In the grand culling that followed, authors were bewildered by the titles that were chosen for eradication. But again, sex has long led an uneasy coexistence with the advertisers, media, and retailers who have seen fit to use it. Though, for the most part, we all have genitals, we all have desire, we are all sexual beings in one way or another, there have always been competing visions of what sex is: pleasure, danger, shame, biology, a gift to be shared only within the context of marriage, a thing to be lost or taken or given away… These competing visions make it difficult for businesses to determine in any definitive way what is and is not “appropriate.” And for those who worry about alienating a huge segment of their audience or of their customers, it just seems easier to dismiss all sexual content as filth.
But in the process, those who see sexuality as an integral part of one’s overall health and well-being, and those who seek to disseminate sexual information, entertainment, and other resources, are marginalized and punished. We see this played out on a grander scale again and again: in the push for abstinence-only education, in the underfunding of sex research—particularly around female sexuality, in legislation that purports to protect people but in actuality only puts them in danger. In this tug-of-war between the various versions of sex that reside in our heads, so much is lost.
Romance and erotica authors have had their rankings reinstated, but it’s hard to feel good about the reclamation of a position that still seems so precarious.
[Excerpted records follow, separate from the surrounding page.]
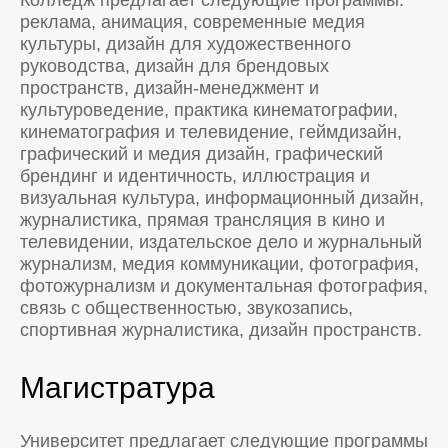
реклама, анимация, современные медия
культуры, дизайн для художественного
руководства, дизайн для брендовых
пространств, дизайн-менеджмент и
культуроведение, практика кинематографии,
кинематография и телевидение, геймдизайн,
графический и медия дизайн, графический
брендинг и идентичность, иллюстрация и
визуальная культура, информационный дизайн,
журналистика, прямая трансляция в кино и
телевидении, издательское дело и журнальный
журнализм, медия коммуникации, фотография,
фотожурнализм и документальная фотография,
связь с общественностью, звукозапись,
спортивная журналистика, дизайн пространств.
Магистратура
Университет предлагает следующие программы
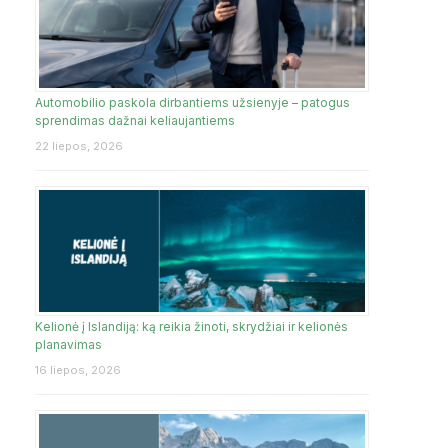
Automobilio paskola dirbantiems užsienyje – patogus
sprendimas dažnai keliaujantiems
22 liepos, 2026
Kelionė į Islandiją: ką reikia žinoti, skrydžiai ir kelionės
planavimas
16 liepos, 2026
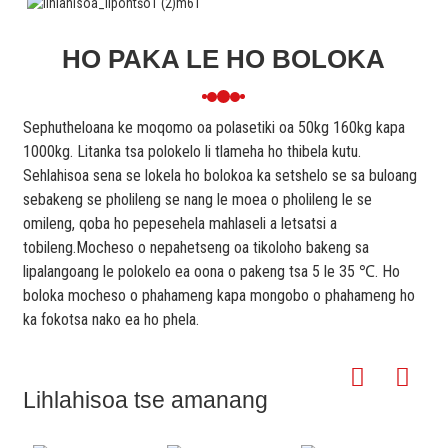
HO PAKA LE HO BOLOKA
Sephutheloana ke moqomo oa polasetiki oa 50kg 160kg kapa
1000kg. Litanka tsa polokelo li tlameha ho thibela kutu.
Sehlahisoa sena se lokela ho bolokoa ka setshelo se sa buloang
sebakeng se pholileng se nang le moea o pholileng le se
omileng, qoba ho pepesehela mahlaseli a letsatsi a
tobileng.Mocheso o nepahetseng oa tikoloho bakeng sa
lipalangoang le polokelo ea oona o pakeng tsa 5 le 35 ℃. Ho
boloka mocheso o phahameng kapa mongobo o phahameng ho
ka fokotsa nako ea ho phela.
Lihlahisoa tse amanang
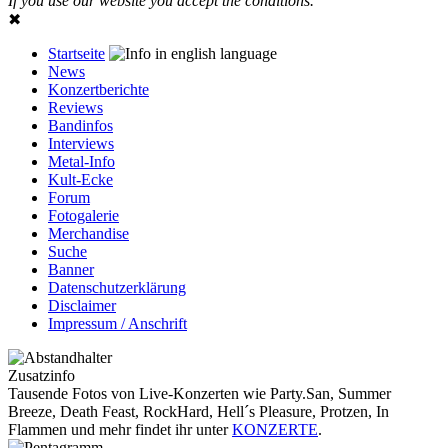
If you use our website you accept the conditions.
✖
Startseite
News
Konzertberichte
Reviews
Bandinfos
Interviews
Metal-Info
Kult-Ecke
Forum
Fotogalerie
Merchandise
Suche
Banner
Datenschutzerklärung
Disclaimer
Impressum / Anschrift
Zusatzinfo
Tausende Fotos von Live-Konzerten wie Party.San, Summer
Breeze, Death Feast, RockHard, Hell´s Pleasure, Protzen, In
Flammen und mehr findet ihr unter
KONZERTE
.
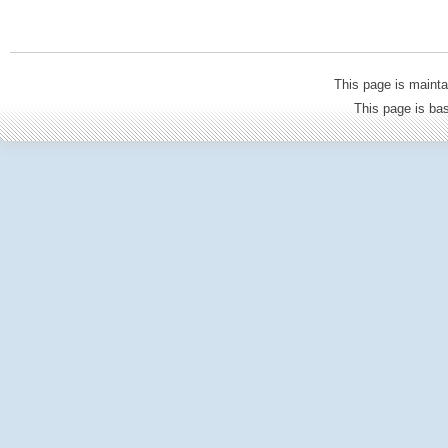
This page is mainta
This page is b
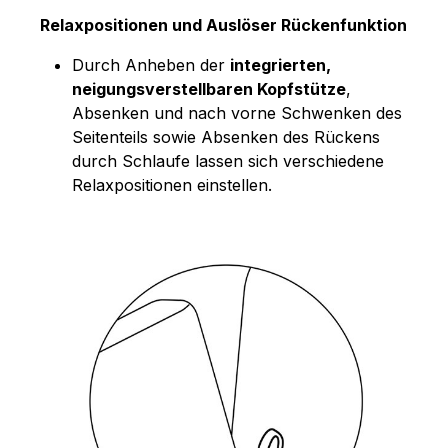
Relaxpositionen und Auslöser Rückenfunktion
Durch Anheben der
integrierten,
neigungsverstellbaren Kopfstütze
,
Absenken und nach vorne Schwenken des
Seitenteils sowie Absenken des Rückens
durch Schlaufe lassen sich verschiedene
Relaxpositionen einstellen.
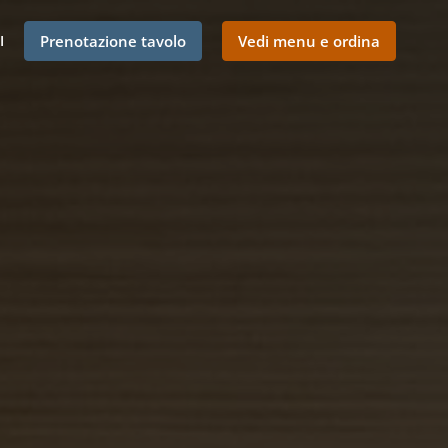
I
Prenotazione tavolo
Vedi menu e ordina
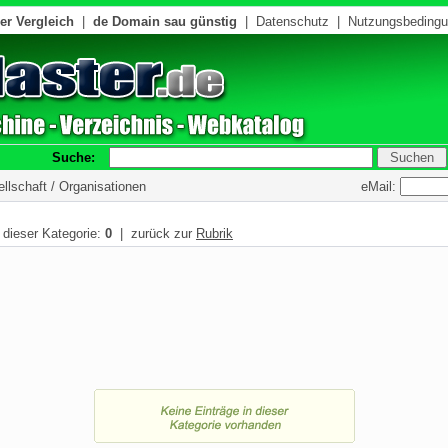
er Vergleich
|
de Domain sau günstig
|
Datenschutz
|
Nutzungsbeding
Suche:
eMail:
ellschaft / Organisationen
n dieser Kategorie:
0
| zurück zur
Rubrik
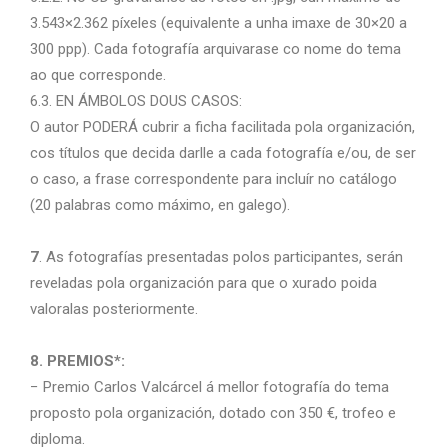
3.543×2.362 píxeles (equivalente a unha imaxe de 30×20 a
300 ppp). Cada fotografía arquivarase co nome do tema
ao que corresponde.
6.3. EN ÁMBOLOS DOUS CASOS:
O autor PODERÁ cubrir a ficha facilitada pola organización,
cos títulos que decida darlle a cada fotografía e/ou, de ser
o caso, a frase correspondente para incluír no catálogo
(20 palabras como máximo, en galego).
7
. As fotografías presentadas polos participantes, serán
reveladas pola organización para que o xurado poida
valoralas posteriormente.
8. PREMIOS*:
− Premio Carlos Valcárcel á mellor fotografía do tema
proposto pola organización, dotado con 350 €, trofeo e
diploma.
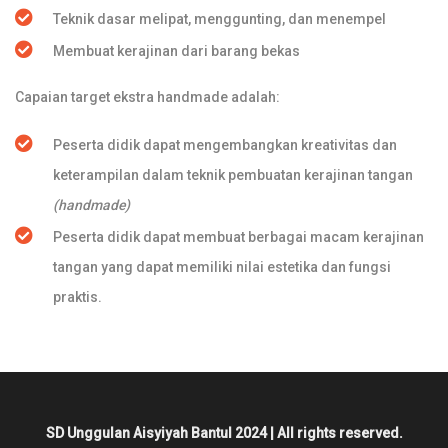
Teknik dasar melipat, menggunting, dan menempel
Membuat kerajinan dari barang bekas
Capaian target ekstra handmade adalah:
Peserta didik dapat mengembangkan kreativitas dan
keterampilan dalam teknik pembuatan kerajinan tangan
(handmade)
Peserta didik dapat membuat berbagai macam kerajinan
tangan yang dapat memiliki nilai estetika dan fungsi
praktis.
SD Unggulan Aisyiyah Bantul 2024 | All rights reserved.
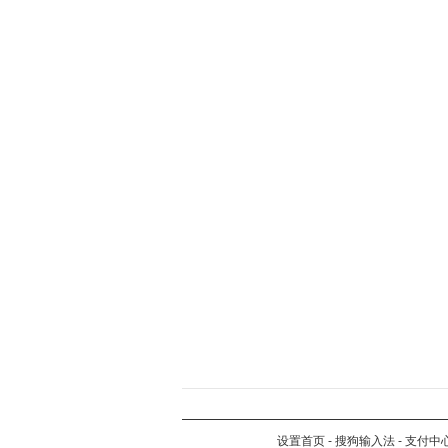
设置首页
-
搜狗输入法
-
支付中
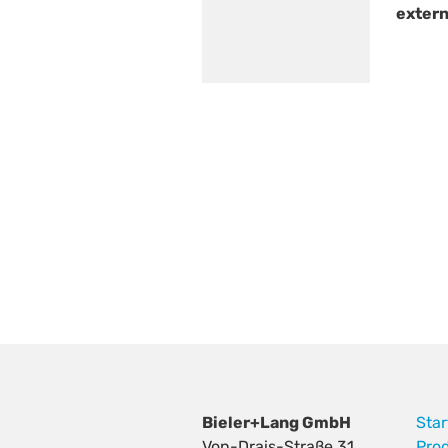
extern
Bieler+Lang GmbH
Star
Von-Drais-Straße 31
Pro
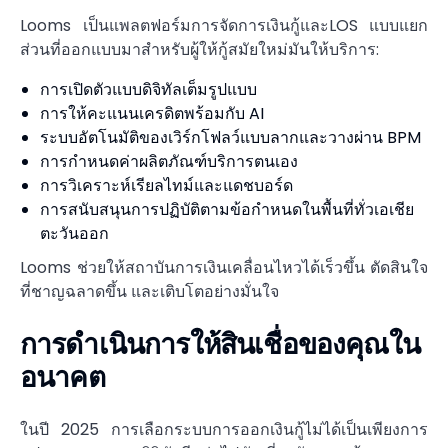
Looms เป็นแพลตฟอร์มการจัดการเงินกู้และLOS แบบแยก
ส่วนที่ออกแบบมาสำหรับผู้ให้กู้สมัยใหม่มันให้บริการ:
การเปิดตัวแบบดิจิทัลเต็มรูปแบบ
การให้คะแนนเครดิตพร้อมกับ AI
ระบบอัตโนมัติของเวิร์กโฟลว์แบบลากและวางผ่าน BPM
การกำหนดค่าผลิตภัณฑ์บริการตนเอง
การวิเคราะห์เรียลไทม์และแดชบอร์ด
การสนับสนุนการปฏิบัติตามข้อกำหนดในพื้นที่ทั่วเอเชีย
ตะวันออก
Looms ช่วยให้สถาบันการเงินเคลื่อนไหวได้เร็วขึ้น ตัดสินใจ
ที่ชาญฉลาดขึ้น และเติบโตอย่างมั่นใจ
การดำเนินการให้สินเชื่อของคุณใน
อนาคต
ในปี 2025 การเลือกระบบการออกเงินกู้ไม่ได้เป็นเพียงการ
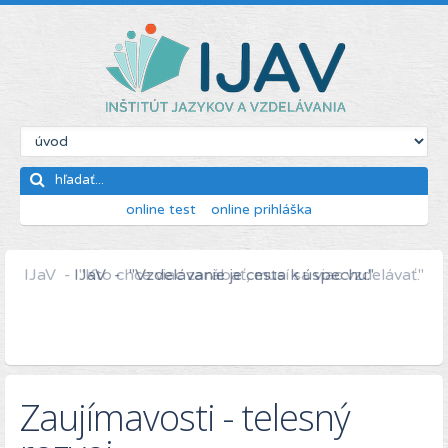
online test
online prihláška
IJaV - "Kto chce viac zarábať, musí sa viac vzdelávať."
Zaujímavosti - telesný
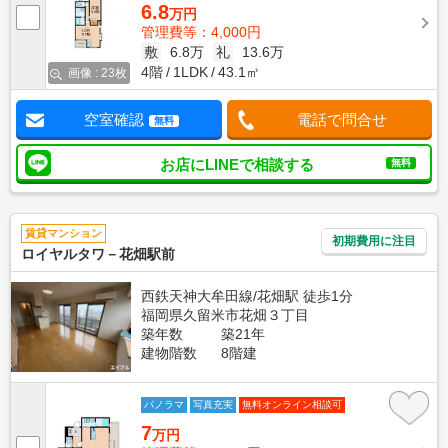
6.8
万円
管理費等：4,000円
敷
6.8万
礼
13.6万
4階
1LDK
43.1㎡
画像 : 23枚
空室確認
電話で問合せ
無料
お店にLINEで相談する
無料
賃貸マンション
初期費用に注目
ロイヤルタワ－花畑駅前
西鉄天神大牟田線/花畑駅 徒歩1分
福岡県久留米市花畑３丁目
築年数
築21年
建物階数
8階建
パノラマ
写真充実
無料オンライン相談可
7
万円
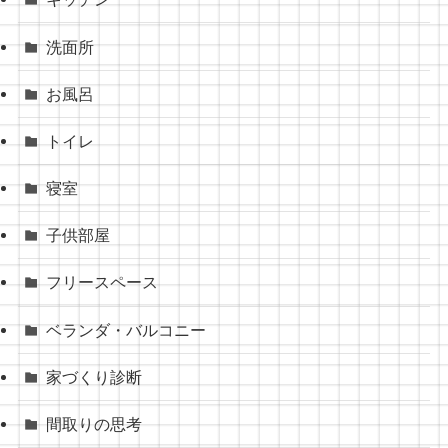
洗面所
お風呂
トイレ
寝室
子供部屋
フリースペース
ベランダ・バルコニー
家づくり診断
間取りの思考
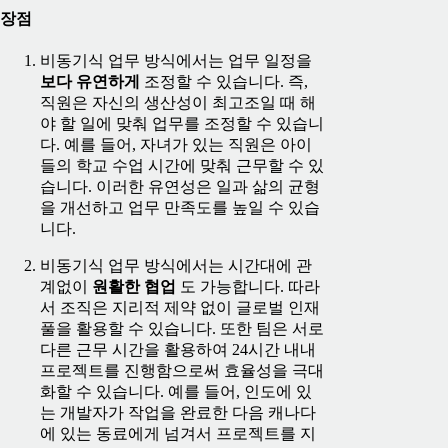
장점
비동기식 업무 방식에서는 업무 일정을
보다 유연하게
조정할 수 있습니다. 즉,
직원은 자신의 생산성이 최고조일 때 해
야 할 일에 맞춰 업무를 조정할 수 있습니
다. 예를 들어, 자녀가 있는 직원은 아이
들의 학교 수업 시간에 맞춰 근무할 수 있
습니다. 이러한 유연성은 일과 삶의 균형
을 개선하고 업무 만족도를 높일 수 있습
니다.
비동기식 업무 방식에서는 시간대에 관
계없이
원활한 협업
도 가능합니다. 따라
서 조직은 지리적 제약 없이 글로벌 인재
풀을 활용할 수 있습니다. 또한 팀은 서로
다른 근무 시간을 활용하여 24시간 내내
프로젝트를 진행함으로써 효율성을 극대
화할 수 있습니다. 예를 들어, 인도에 있
는 개발자가 작업을 완료한 다음 캐나다
에 있는 동료에게 넘겨서 프로젝트를 지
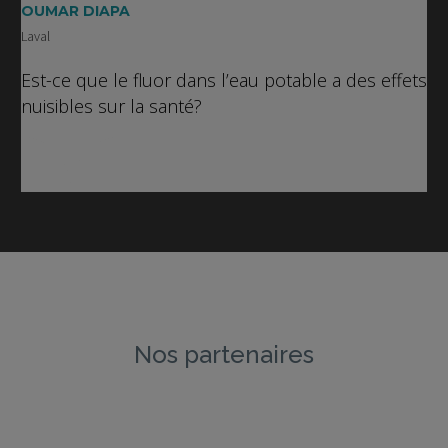
OUMAR DIAPA
Laval
Est-ce que le fluor dans l’eau potable a des effets
nuisibles sur la santé?
Nos partenaires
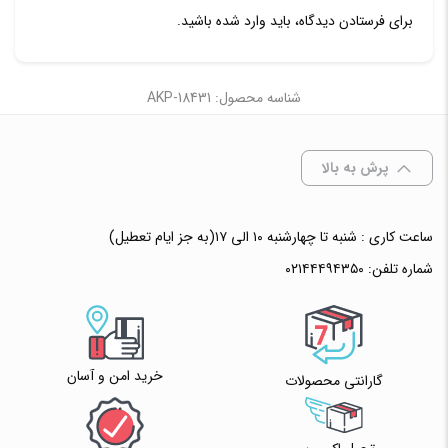
برای فرستادن دیدگاه، باید
وارد شده
باشید.
شناسه محصول: AKP-18431
پرش به بالا
ساعت کاری : شنبه تا چهارشنبه ۱۰ الی ۱۷(به جز ایام تعطیل)
شماره تلفن:
۰۲۱۴۴۴۹۴۳۵۰
خرید امن و آسان
گارانتی محصولات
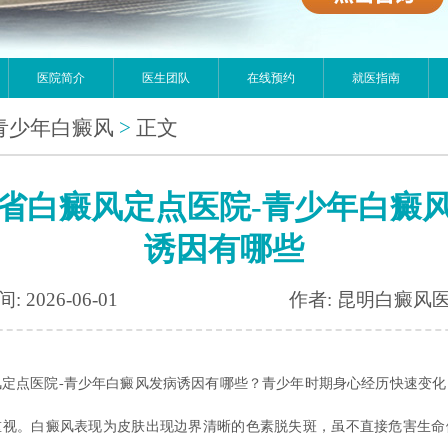
医院简介
医生团队
在线预约
就医指南
青少年白癜风
>
正文
省白癜风定点医院-青少年白癜
诱因有哪些
: 2026-06-01
作者: 昆明白癜风
风定点医院-青少年白癜风发病诱因有哪些？青少年时期身心经历快速变化
重视。白癜风表现为皮肤出现边界清晰的色素脱失斑，虽不直接危害生命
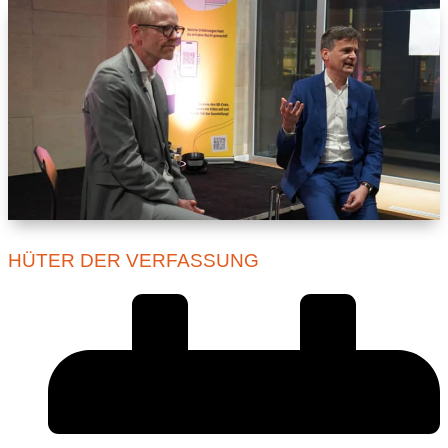
HÜTER DER VERFASSUNG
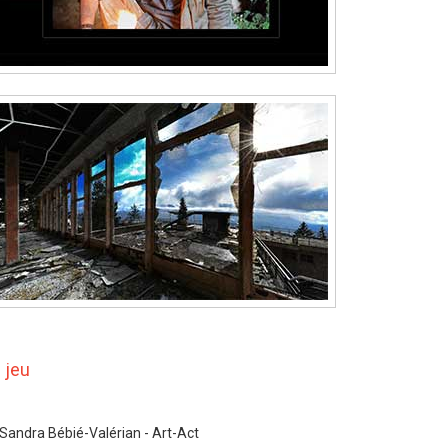
 jeu
 Sandra Bébié-Valérian - Art-Act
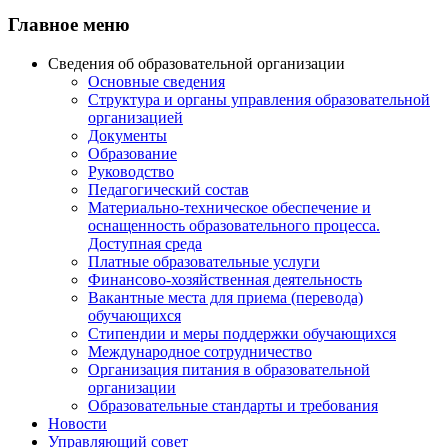
Главное меню
Сведения об образовательной организации
Основные сведения
Структура и органы управления образовательной
организацией
Документы
Образование
Руководство
Педагогический состав
Материально-техническое обеспечение и
оснащенность образовательного процесса.
Доступная среда
Платные образовательные услуги
Финансово-хозяйственная деятельность
Вакантные места для приема (перевода)
обучающихся
Стипендии и меры поддержки обучающихся
Международное сотрудничество
Организация питания в образовательной
организации
Образовательные стандарты и требования
Новости
Управляющий совет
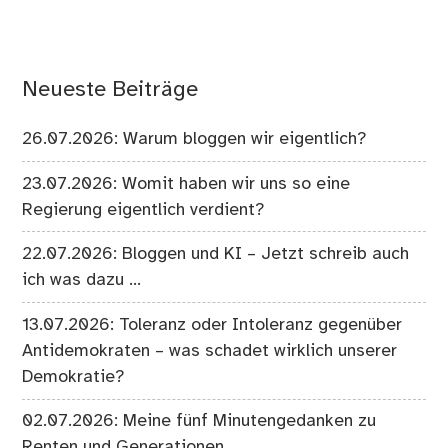
Neueste Beiträge
26.07.2026: Warum bloggen wir eigentlich?
23.07.2026: Womit haben wir uns so eine
Regierung eigentlich verdient?
22.07.2026: Bloggen und KI – Jetzt schreib auch
ich was dazu …
13.07.2026: Toleranz oder Intoleranz gegenüber
Antidemokraten – was schadet wirklich unserer
Demokratie?
02.07.2026: Meine fünf Minutengedanken zu
Renten und Generationen.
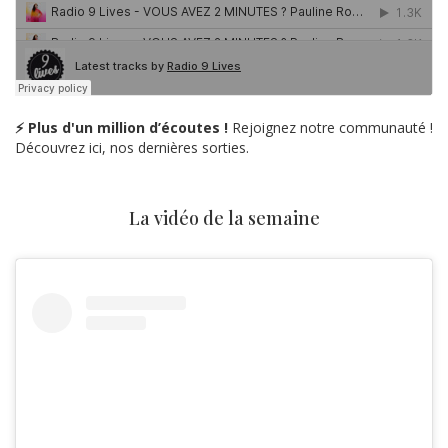
⚡ Plus d'un million d’écoutes !
Rejoignez notre communauté !
Découvrez ici, nos dernières sorties.
La vidéo de la semaine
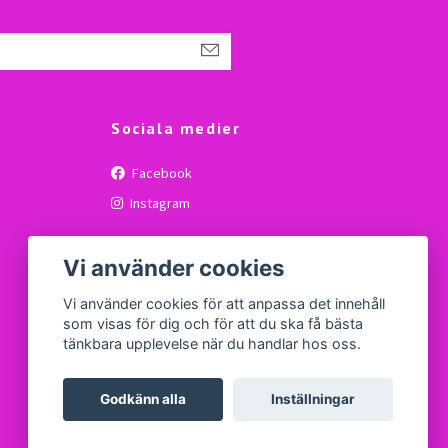
Sociala medier
Facebook
Instagram
Vi använder cookies
Vi använder cookies för att anpassa det innehåll
som visas för dig och för att du ska få bästa
tänkbara upplevelse när du handlar hos oss.
Godkänn alla
Inställningar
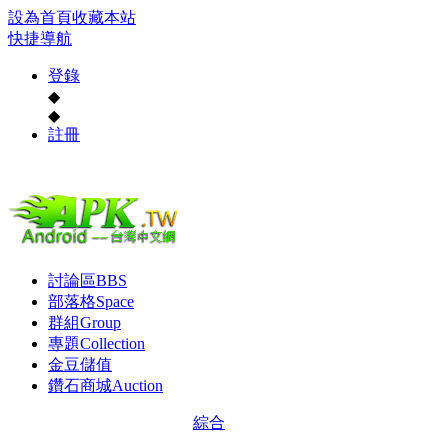
設為首頁
收藏本站
快捷導航
登錄
◆
◆
註冊
討論區
BBS
部落格
Space
群組
Group
專題
Collection
金豆儲值
鑽石商城
Auction
綜合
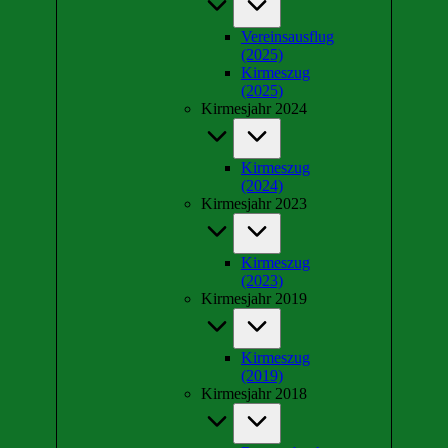
Vereinsausflug
(2025)
Kirmeszug
(2025)
Kirmesjahr 2024
Kirmeszug
(2024)
Kirmesjahr 2023
Kirmeszug
(2023)
Kirmesjahr 2019
Kirmeszug
(2019)
Kirmesjahr 2018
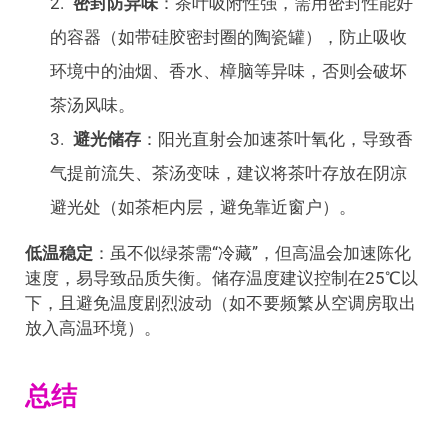
密封防异味
：茶叶吸附性强，需用密封性能好
的容器（如带硅胶密封圈的陶瓷罐），防止吸收
环境中的油烟、香水、樟脑等异味，否则会破坏
茶汤风味。
避光储存
：阳光直射会加速茶叶氧化，导致香
气提前流失、茶汤变味，建议将茶叶存放在阴凉
避光处（如茶柜内层，避免靠近窗户）。
低温稳定
：虽不似绿茶需“冷藏”，但高温会加速陈化
速度，易导致品质失衡。储存温度建议控制在25℃以
下，且避免温度剧烈波动（如不要频繁从空调房取出
放入高温环境）。
总结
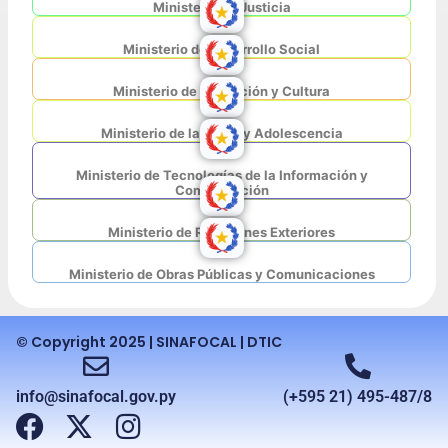
Ministerio de Justicia
Ministerio de Desarrollo Social
Ministerio de Educación y Cultura
Ministerio de la Niñez y Adolescencia
Ministerio de Tecnologías de la Información y
Comunicación
Ministerio de Relaciones Exteriores
Ministerio de Obras Públicas y Comunicaciones
© Copyright 2025 | SINAFOCAL | DTIC
info@sinafocal.gov.py
(+595 21) 495-487/8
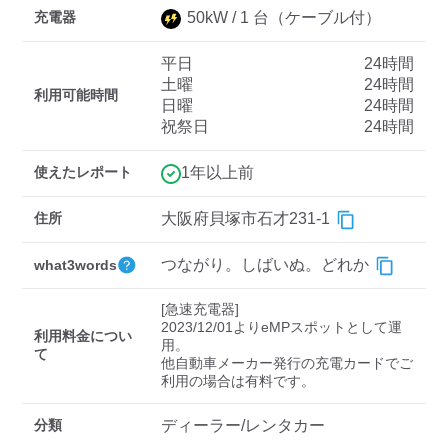
充電器
50
kW /
1
台
（ケーブル付）
平日
24時間
ディーラー
土曜
24時間
利用可能時間
日曜
24時間
三菱ディーラーを表示
日産ディーラーを表示
祝祭日
24時間
トヨタディーラーを表
示
使えたレポート
1年以上前
充電器の出力
住所
大阪府貝塚市石才231-1
すべて
中速-20kW-以上
急速-44kW-以上
つながり。しばいぬ。どれか
what3words
[急速充電器]

車種
2023/12/01よりeMPスポットとして運
利用料金につい
用。

て
他自動車メーカー発行の充電カードでご
分類
ディーラー/レンタカー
Whatever error occurred the other week, my own book was caught up in it as well. My book, A Dirty Word: How a Sex Writer Reclaimed Her Sexuality, was available for preorder for just two weeks when I learned that some customers had received an email saying the book was now unavailable, and that their orders would be canceled. After digging some more, I found that other customers hadn’t received an email at all—but when they logged on to the site, they saw that their order had also been canceled. On the Amazon page for my book, I observed that the paperback was no longer available for purchase.
The issue was rectified just a few days after I began flailing about in a panic. But I was told that the customers for those erroneously canceled preorders would not be alerted that the book was again available, because ordering information was deleted upon cancellation. Either they’d reorder… or they wouldn’t. This is a situation that’s infuriating on its own. At the same time, what haunts me more is that, even if I get those preorders back, it could all happen again.
My book may or may not have been collateral damage in the same error that affected erotic and romance titles. I can’t be sure. Because while A Dirty Word is about sex, it’s not a piece of erotic fiction. Rather, it’s a reported memoir that—funnily enough—is about the ways in which our culture treats female sexuality like—spoiler alert—a dirty word.
Either way, I imagine erotic authors will continue to face similar difficulties repeatedly in the coming years. Because as long as we retain all of these conflicting ideas of what sex is, and what it means to us, sex will always sell—until it’s inconvenient.